> _Texte fourni_
-----
Mathieu et l’aéroport
La musique m’accompagne souvent quand j’écris. La musique m’accompagne souvent, même quand je n’écris pas, d’ailleurs. Récemment, j’ai découvert le nouvel album de Mathieu Boogaerts, intitulé sobrement Mathieu Boogaerts. Un moment que je suis l’artiste. Je me souviens l’avoir vu il y a quoi… une quinzaine d’années à peu près, au Festival du Devenir de Saint-Quentin (Aisne), en première partie d’un Arno particulièrement imbibé. J’ai le souvenir d’avoir découvert ce soir-là un jeune homme à la crinière orange auteur de chansons décalées. La crinière orange en moins, il n’a pas changé. Aujourd’hui, je le retrouve avec plaisir. Forcément, c’est un peu comme un membre de la famille, à force. Une voix qui remue toujours des choses plus profondes qu’il n’y paraît. Une justesse de ton. Une belle économie de moyens. Enfin bref. Et puis là, sur le dernier opus, ça touche vraiment à la grâce. Chaque mot a sa place. Une poésie immédiate. Un truc inimitable qui remue.
Ce samedi de novembre, revoir Mathieu Boogaerts en solo sur scène, à Nantes, c’était un vrai bonheur. On partage pas mal de choses donc, même si je ne le connais pas personnellement. On se donne un peu des rendez-vous, à intervalles réguliers.
-----
> _Données fournies_

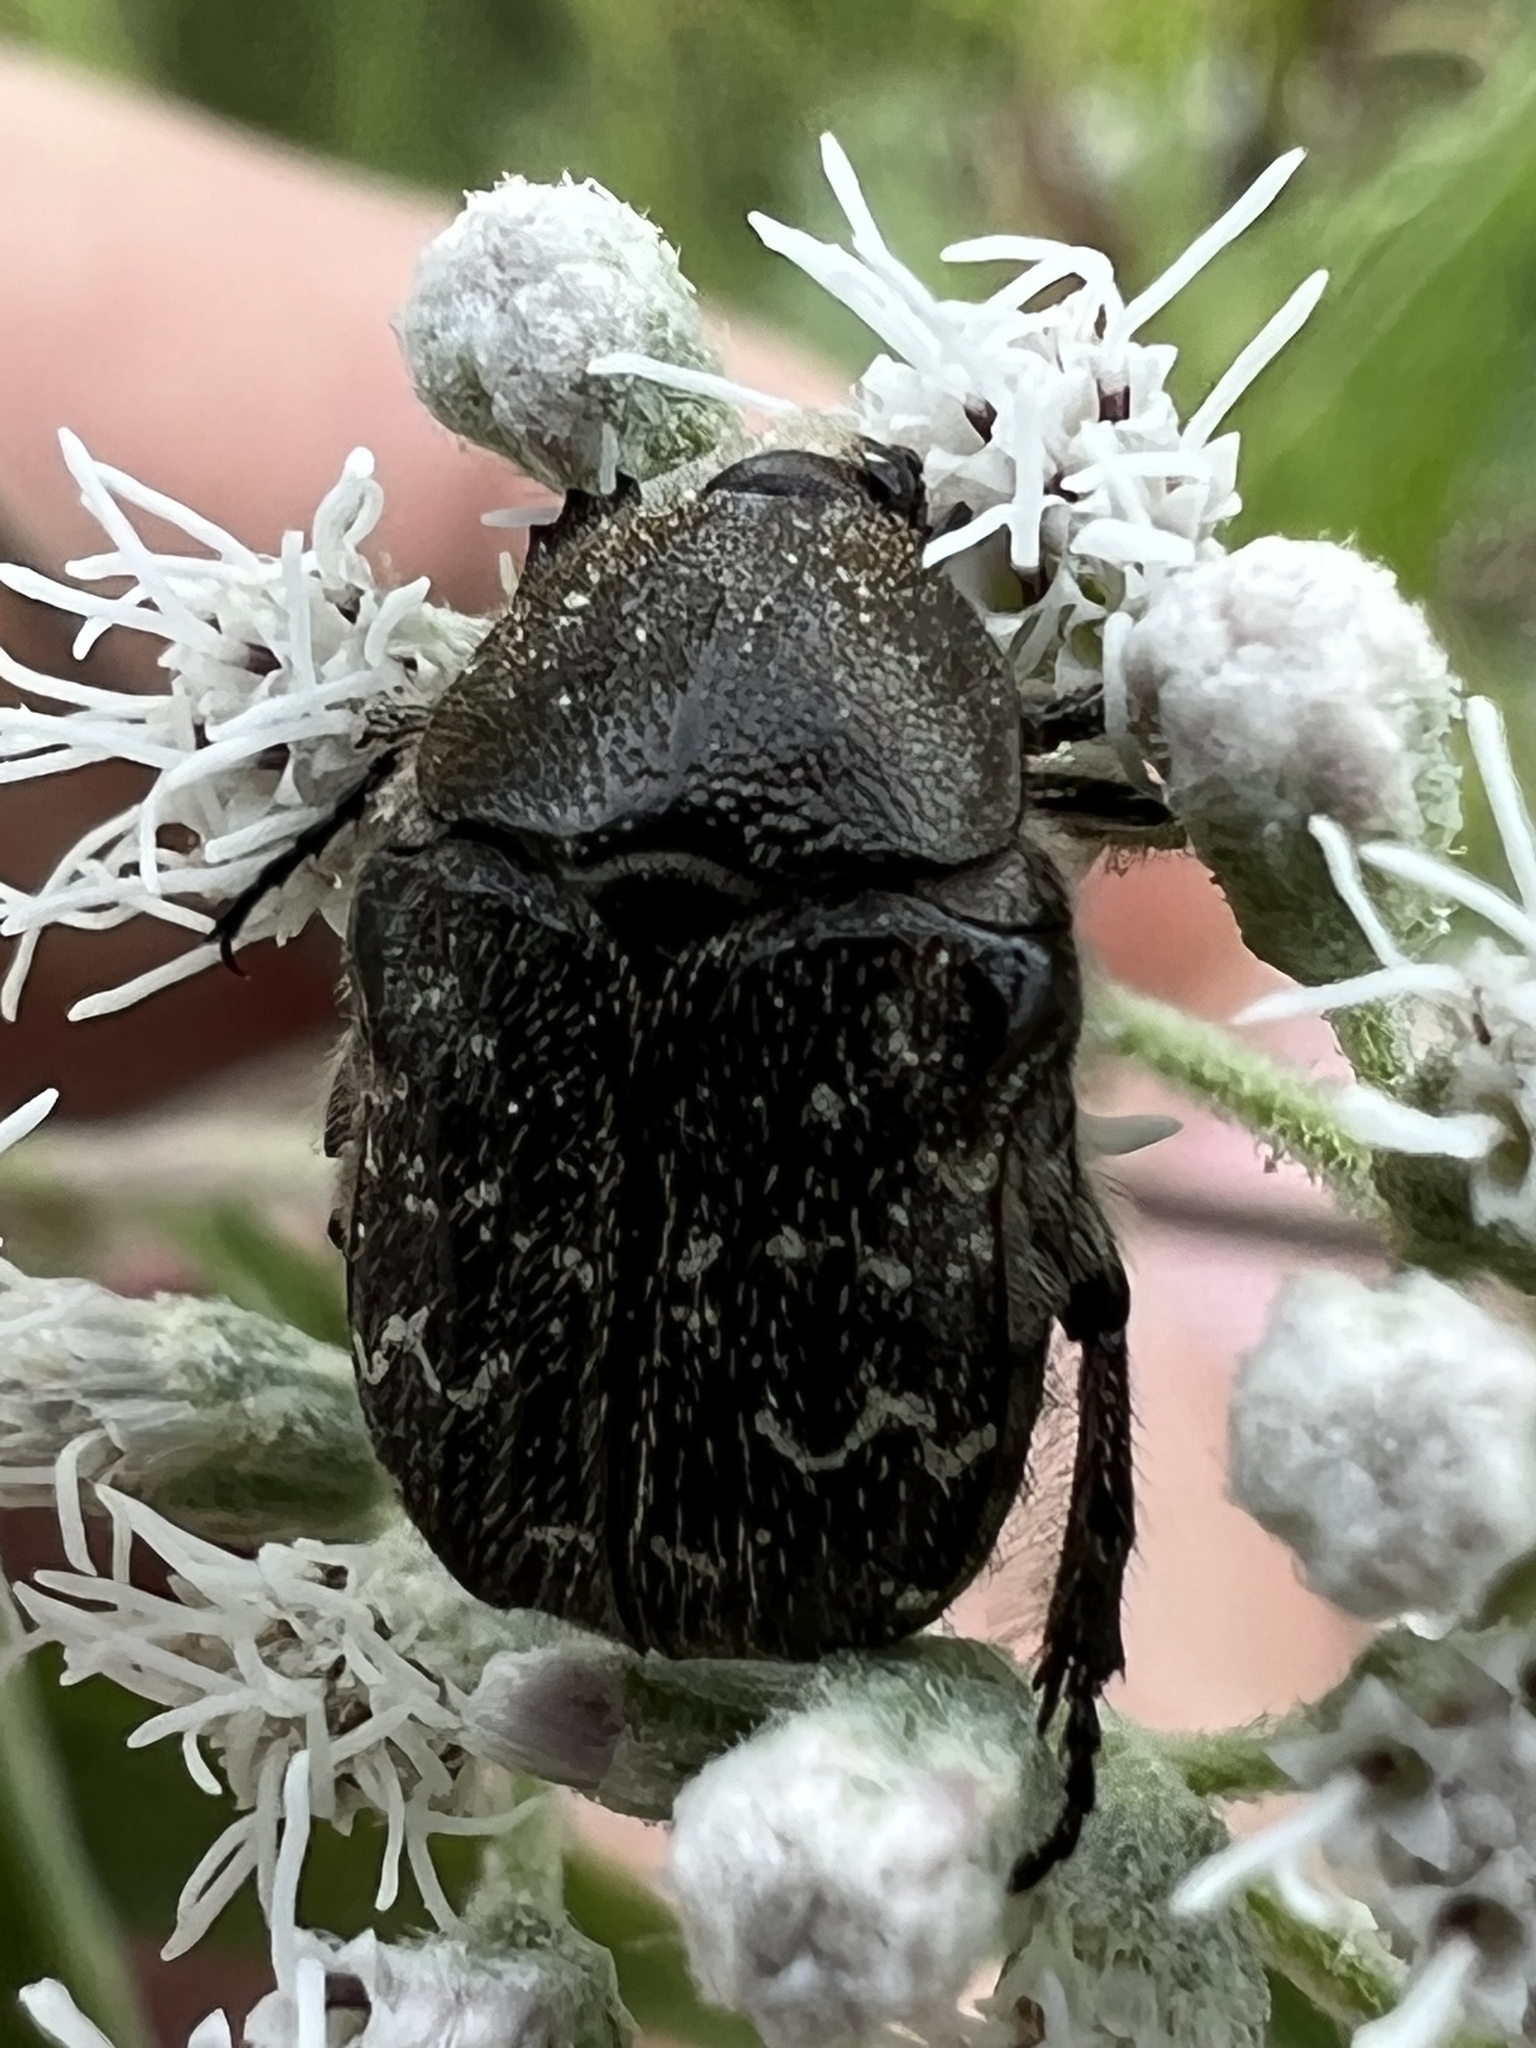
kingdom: Animalia
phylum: Arthropoda
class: Insecta
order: Coleoptera
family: Scarabaeidae
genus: Euphoria
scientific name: Euphoria sepulcralis
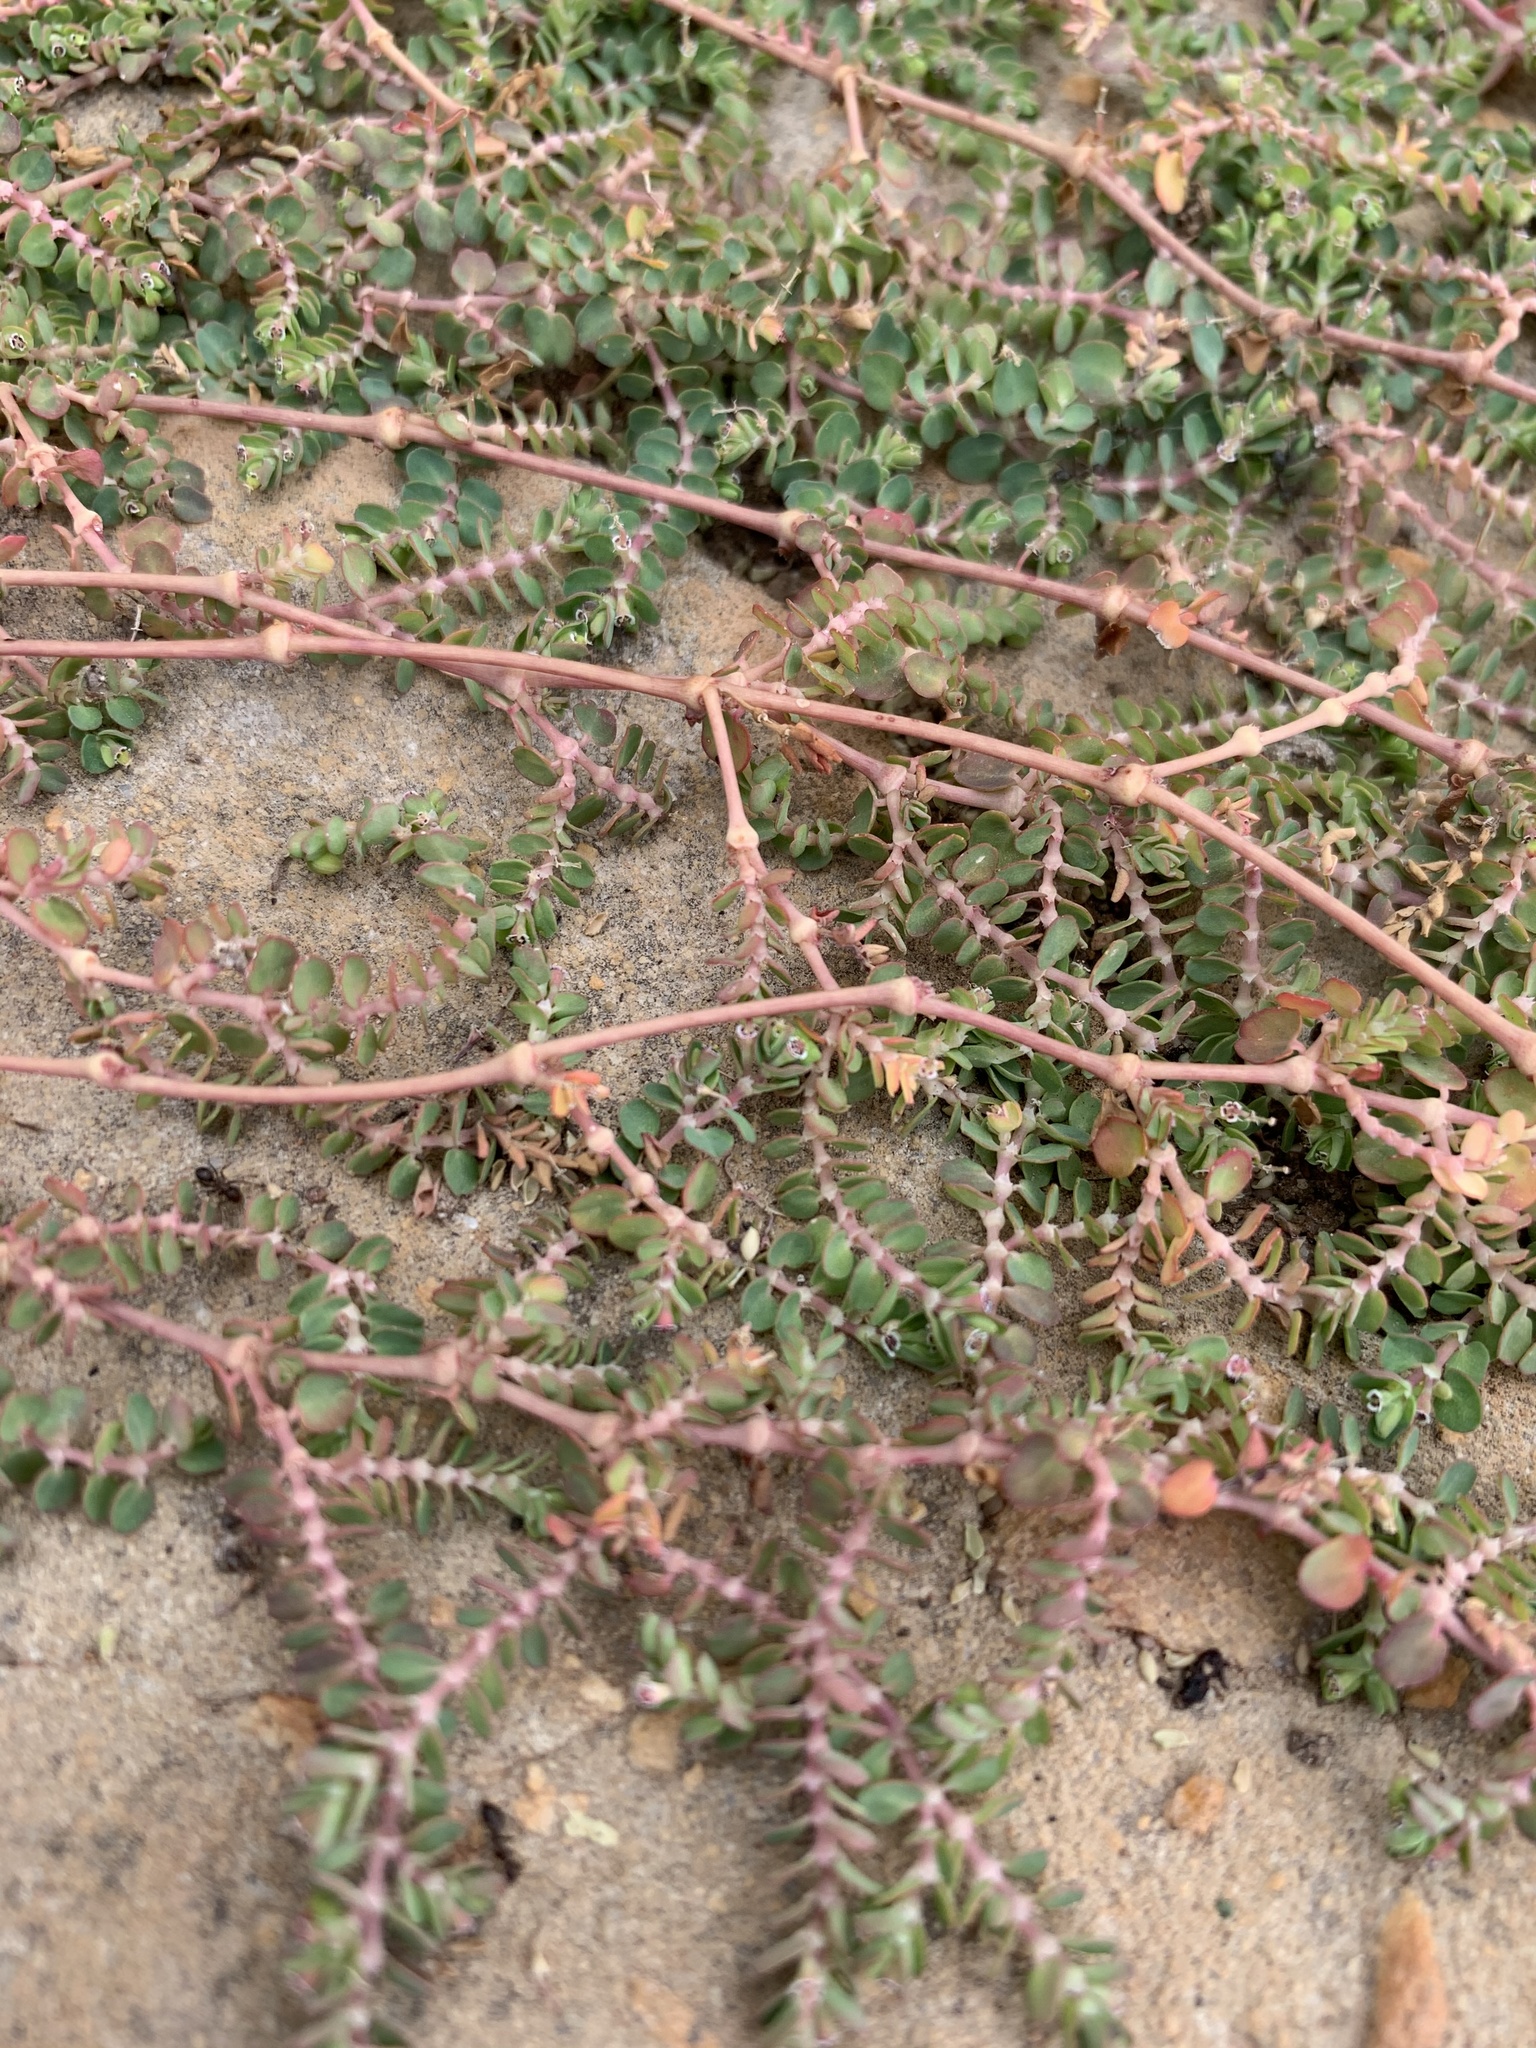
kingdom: Plantae
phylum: Tracheophyta
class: Magnoliopsida
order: Malpighiales
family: Euphorbiaceae
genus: Euphorbia
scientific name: Euphorbia serpens
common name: Matted sandmat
-----
> _Consigne 1_
Recopiez mot pour mot la liste, de la ligne contenant « family: Scarabaeidae » jusqu'à sa fin, bornes incluses, en omettant les images.
> _Consigne 2_
Prolongez le texte sur Mathieu Boogaerts à la suite de sa dernière phrase.
Cette liste n'a aucun lien avec le texte sur Mathieu Boogaerts.

> _Réponse attendue 1_
family: Scarabaeidae
genus: Euphoria
scientific name: Euphoria sepulcralis
kingdom: Plantae
phylum: Tracheophyta
class: Magnoliopsida
order: Malpighiales
family: Euphorbiaceae
genus: Euphorbia
scientific name: Euphorbia serpens
common name: Matted sandmat

> _Réponse attendue 2_
Au départ, je ne pensais pas lier mon coup de cœur à mon coup de gueule mais Mathieu Boogaerts m’offre une occasion de le faire. Après plusieurs rappels, il est revenu sur scène pour dire qu’il n’était pas un chanteur engagé mais qu’il était en complet désaccord avec le projet de construire un aéroport à Notre-Dame-des-Landes. Merci Mathieu. Voici donc ce qui, ces temps-ci, me fiche en colère. Construire un nouvel aéroport dont l’inutilité n’est plus à démontrer (celui de Nantes étant loin d’être saturé), sans hésiter à rayer de la carte des terres agricoles et des espèces protégées, pour une poignée d’hommes d’affaires qui ne pourront bientôt plus voler. À quoi bon ? La fin du pétrole, ne l’oubliez pas, c’est dans quelques dizaines d’années ! En tout cas, une belle résistance s’est mise en place à Notre-Dame-des-Landes depuis quelques semaines. Deux mondes s’affrontent et heureusement, celui qui représente l’avenir n’est pas celui qu’on croit.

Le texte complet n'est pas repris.